Ricky Jennings is a familiar name on AVForums and he was equally as impressed, saying that the native 4K content was clearly superior to 1080p. He also thought that the Reality Creation engine had been improved since last year and he was surprised at how quiet the VW500 is. Anthony Holloway (AJH) said that the 4K material "knocked his socks off" but he felt you would need a big screen to truly appreciate the higher resolution. However he was also impressed at how the upscaling managed to increase the perceived detail.

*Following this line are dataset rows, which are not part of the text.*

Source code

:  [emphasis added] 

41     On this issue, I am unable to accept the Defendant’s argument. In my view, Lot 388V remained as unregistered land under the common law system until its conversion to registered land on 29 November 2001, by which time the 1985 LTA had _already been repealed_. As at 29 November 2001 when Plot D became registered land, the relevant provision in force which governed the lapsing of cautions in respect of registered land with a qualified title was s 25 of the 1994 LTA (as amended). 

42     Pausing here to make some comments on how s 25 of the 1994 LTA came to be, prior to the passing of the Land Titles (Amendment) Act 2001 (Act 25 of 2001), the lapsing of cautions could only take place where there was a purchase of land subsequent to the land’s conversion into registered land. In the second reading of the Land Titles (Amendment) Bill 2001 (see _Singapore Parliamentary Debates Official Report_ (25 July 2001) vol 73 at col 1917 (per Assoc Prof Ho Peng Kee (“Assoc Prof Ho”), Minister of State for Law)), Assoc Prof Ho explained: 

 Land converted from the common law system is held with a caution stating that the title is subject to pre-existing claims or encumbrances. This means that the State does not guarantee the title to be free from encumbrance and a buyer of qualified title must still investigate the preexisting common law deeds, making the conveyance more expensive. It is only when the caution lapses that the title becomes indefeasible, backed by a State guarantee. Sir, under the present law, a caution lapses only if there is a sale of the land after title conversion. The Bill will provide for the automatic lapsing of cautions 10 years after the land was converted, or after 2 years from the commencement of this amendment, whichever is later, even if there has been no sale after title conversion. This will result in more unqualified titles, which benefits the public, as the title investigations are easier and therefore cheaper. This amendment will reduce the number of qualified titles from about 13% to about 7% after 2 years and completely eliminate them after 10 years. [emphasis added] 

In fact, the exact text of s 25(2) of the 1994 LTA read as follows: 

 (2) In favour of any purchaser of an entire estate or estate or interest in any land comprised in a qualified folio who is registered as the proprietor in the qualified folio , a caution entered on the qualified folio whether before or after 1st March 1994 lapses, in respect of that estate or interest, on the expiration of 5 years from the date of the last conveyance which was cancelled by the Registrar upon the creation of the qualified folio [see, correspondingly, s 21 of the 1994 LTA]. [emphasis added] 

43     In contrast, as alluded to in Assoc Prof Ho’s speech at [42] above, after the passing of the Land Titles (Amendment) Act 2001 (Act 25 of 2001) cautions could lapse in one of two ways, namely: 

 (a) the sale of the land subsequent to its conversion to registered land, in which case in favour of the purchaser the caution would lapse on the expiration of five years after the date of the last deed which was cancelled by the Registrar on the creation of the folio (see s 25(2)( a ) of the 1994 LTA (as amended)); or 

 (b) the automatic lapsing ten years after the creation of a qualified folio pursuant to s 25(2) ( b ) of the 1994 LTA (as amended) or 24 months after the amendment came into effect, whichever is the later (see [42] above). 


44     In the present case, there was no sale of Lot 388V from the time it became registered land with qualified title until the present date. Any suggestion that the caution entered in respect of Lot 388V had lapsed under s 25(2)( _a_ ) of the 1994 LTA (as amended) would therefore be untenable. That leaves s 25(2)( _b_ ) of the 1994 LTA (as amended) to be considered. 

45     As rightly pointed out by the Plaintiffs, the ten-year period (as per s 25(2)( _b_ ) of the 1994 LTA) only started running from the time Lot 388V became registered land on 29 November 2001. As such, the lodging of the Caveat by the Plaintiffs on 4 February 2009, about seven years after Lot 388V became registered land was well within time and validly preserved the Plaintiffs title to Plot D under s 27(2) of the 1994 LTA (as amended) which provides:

Russell Johns (Russ) felt the image was truly breathtaking, with deep colours, good blacks and subtle details. He said he now had a real dilemma and when asked if he’d sell his current projector to get a VW500, he said he’d "sell his wife and kids to get one!" Brain O’Keefe (Boks) felt the VW500 was just excellent and it reminded him of the first time he saw high definition. Finally Robert Chan felt the VW500 was simply amazing and clearly superior to his current projector. He mentioned that the 4K footage of Kyoto was so realistic that it reminded him of when he visited the city and he thinks 4K will be his next upgrade.
An AVForums audience can be tough, a combination of knowledge and experience can make our membership difficult to please, which makes those comments all the more impressive. There’s no question that Sony are going all-out to be the dominant player in the 4K projector market and whilst this is a high risk strategy it just might work. Certainly based on the thoughts of our members, the VW500 could very well be the gamer changer that Sony need it to be.